Reproduce the listing in full, pictures excluded.

Top of Given records

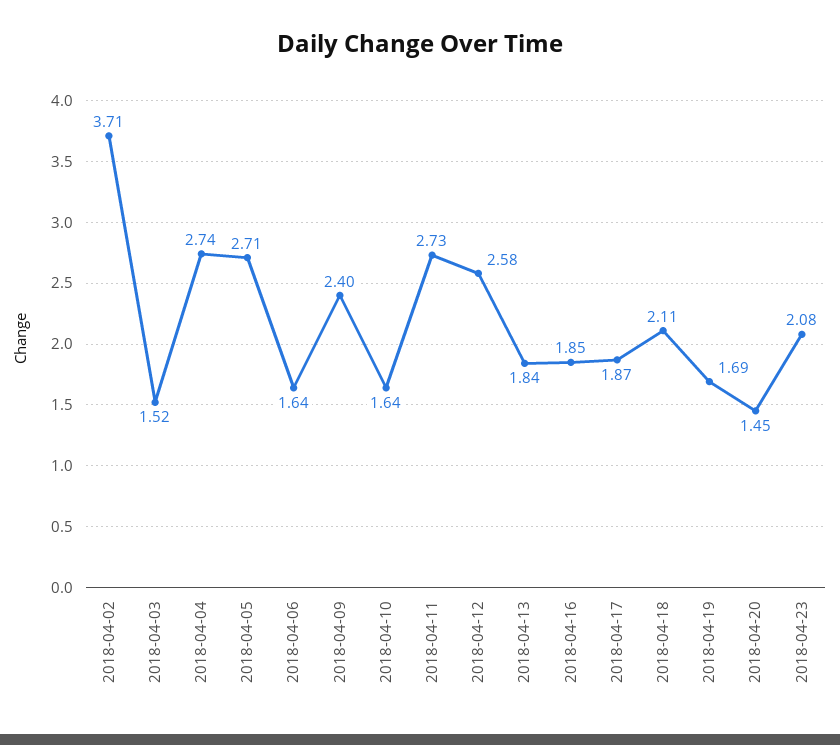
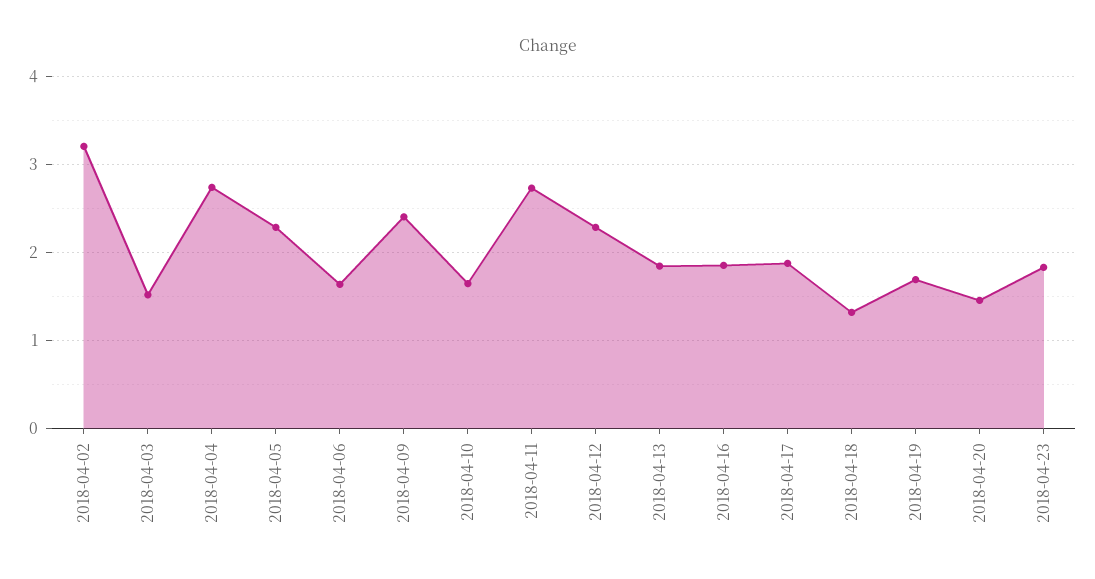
  {
-   "2018-04-02": 3.71,
+   "2018-04-02": 3.2,
    "2018-04-03": 1.52,
    "2018-04-04": 2.74,
-   "2018-04-05": 2.71,
+   "2018-04-05": 2.3,
    "2018-04-06": 1.64,
    "2018-04-09": 2.4,
    "2018-04-10": 1.64,
    "2018-04-11": 2.73,
-   "2018-04-12": 2.58,
+   "2018-04-12": 2.3,
    "2018-04-13": 1.84,
    "2018-04-16": 1.85,
    "2018-04-17": 1.87,
-   "2018-04-18": 2.11,
+   "2018-04-18": 1.3,
    "2018-04-19": 1.69,
    "2018-04-20": 1.45,
-   "2018-04-23": 2.08
+   "2018-04-23": 1.8
  }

Bottom of Given records

• **Result of the task**:
  {
-   "2018-04-02": 3.71,
+   "2018-04-02": 3.2,
    "2018-04-03": 1.52,
    "2018-04-04": 2.74,
-   "2018-04-05": 2.71,
+   "2018-04-05": 2.3,
    "2018-04-06": 1.64,
    "2018-04-09": 2.4,
    "2018-04-10": 1.64,
    "2018-04-11": 2.73,
-   "2018-04-12": 2.58,
+   "2018-04-12": 2.3,
    "2018-04-13": 1.84,
    "2018-04-16": 1.85,
    "2018-04-17": 1.87,
-   "2018-04-18": 2.11,
+   "2018-04-18": 1.3,
    "2018-04-19": 1.69,
    "2018-04-20": 1.45,
-   "2018-04-23": 2.08
+   "2018-04-23": 1.8
  }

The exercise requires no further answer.